Dassine se racla la gorge pour attirer l'attention sur lui. Dès qu'il fut certain de l'avoir, il relança la conversation originale :
— En comptant donc tous les hommes en âge de se battre parmi les tribus, nous arrivons à un effectif de cinq mille combattants, contre sept mille pour l'armée impériale. La cité est fortifiée, on ne peut y rentrer que par six portes, gardées jour et nuit. Comme marqué sur la carte derrière moi, le palais, aussi entouré de remparts, est protégé par la première garnison et les abords extérieurs de la citadelle par la deuxième. Les quatre autres étant proches des quatre portes principales. Tous ceux qui rentrent ou sortent sont fouillés, à l'exception des dragons non accompagnés. À cause de leur puissance et de leur caractère, se sentit-il obligé de préciser pour Sighild.
— Je connais la réputation des dragons même si nous n'en avons pas de sociables en Sigvald, répondit-elle. Continuez.
Elle était plus que curieuse de connaître la stratégie des hommes pour pénétrer dans la ville.
Eivind observa son chef à la dérobée avant de reporter son attention sur Dassine. Leurs regards se croisèrent assez longtemps pour laisser comprendre au pisteur que la suite de l'explication était le point sensible de la situation.

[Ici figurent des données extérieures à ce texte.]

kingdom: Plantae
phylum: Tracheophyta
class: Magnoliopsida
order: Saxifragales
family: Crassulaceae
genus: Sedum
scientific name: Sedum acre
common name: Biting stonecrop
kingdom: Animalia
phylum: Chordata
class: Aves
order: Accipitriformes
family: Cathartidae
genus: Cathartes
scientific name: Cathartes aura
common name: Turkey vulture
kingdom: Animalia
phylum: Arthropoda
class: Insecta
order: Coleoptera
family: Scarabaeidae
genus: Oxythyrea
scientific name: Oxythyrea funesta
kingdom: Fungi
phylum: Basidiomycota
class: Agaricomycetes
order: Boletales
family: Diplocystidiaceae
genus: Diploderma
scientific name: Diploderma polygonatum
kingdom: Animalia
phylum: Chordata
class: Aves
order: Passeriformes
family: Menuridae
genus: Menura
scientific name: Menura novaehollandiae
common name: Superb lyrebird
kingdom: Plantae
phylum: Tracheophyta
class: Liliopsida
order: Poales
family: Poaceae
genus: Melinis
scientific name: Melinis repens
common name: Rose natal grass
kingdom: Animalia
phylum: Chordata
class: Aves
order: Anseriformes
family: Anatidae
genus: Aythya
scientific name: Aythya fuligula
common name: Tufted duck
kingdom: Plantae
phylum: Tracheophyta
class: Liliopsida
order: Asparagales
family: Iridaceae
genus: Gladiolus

— Dans deux mois se tiendra la Foire du désert, sur la grande place de Devenha, aux portes du palais. Lors de ce gigantesque marché à ciel ouvert, les nomades viennent à la capitale pour vendre leurs plus belles marchandises aux nobles qui sortent exceptionnellement de leur citadelle.
— Ça nous permettrait de faire rentrer des hommes, mais les armes ? demanda Eivind.
— Tout le problème est là, intervint Gildun, l'air désespéré.
— Ne serait-il pas possible de les dissimuler parmi les marchandises ? Qu'est-ce que vous aurez ?
— Tapis, vêtements, bijoux, poteries, objets d'art, vin, fruits et légumes. Mais tout est fouillé à l'entrée avec tellement de minutie que l'accueil des nomades se fait sur plusieurs jours.
— Un souverain qui craint son peuple est particulièrement prudent, remarqua Amalu. Sibsab a de très bonnes raisons de ne pas être tranquille. La révolte menée par vos parents a laissé des traces.
— Je vois ça, souffla Eivind, songeur. Le vin est rare en Faror, n'est-ce pas ?
Les hommes se consultèrent du regard, étonnés par la question, mais finirent par approuver. Sighild, elle, esquissa un sourire : elle voyait parfaitement où il venait en venir et trouvait l'idée osée.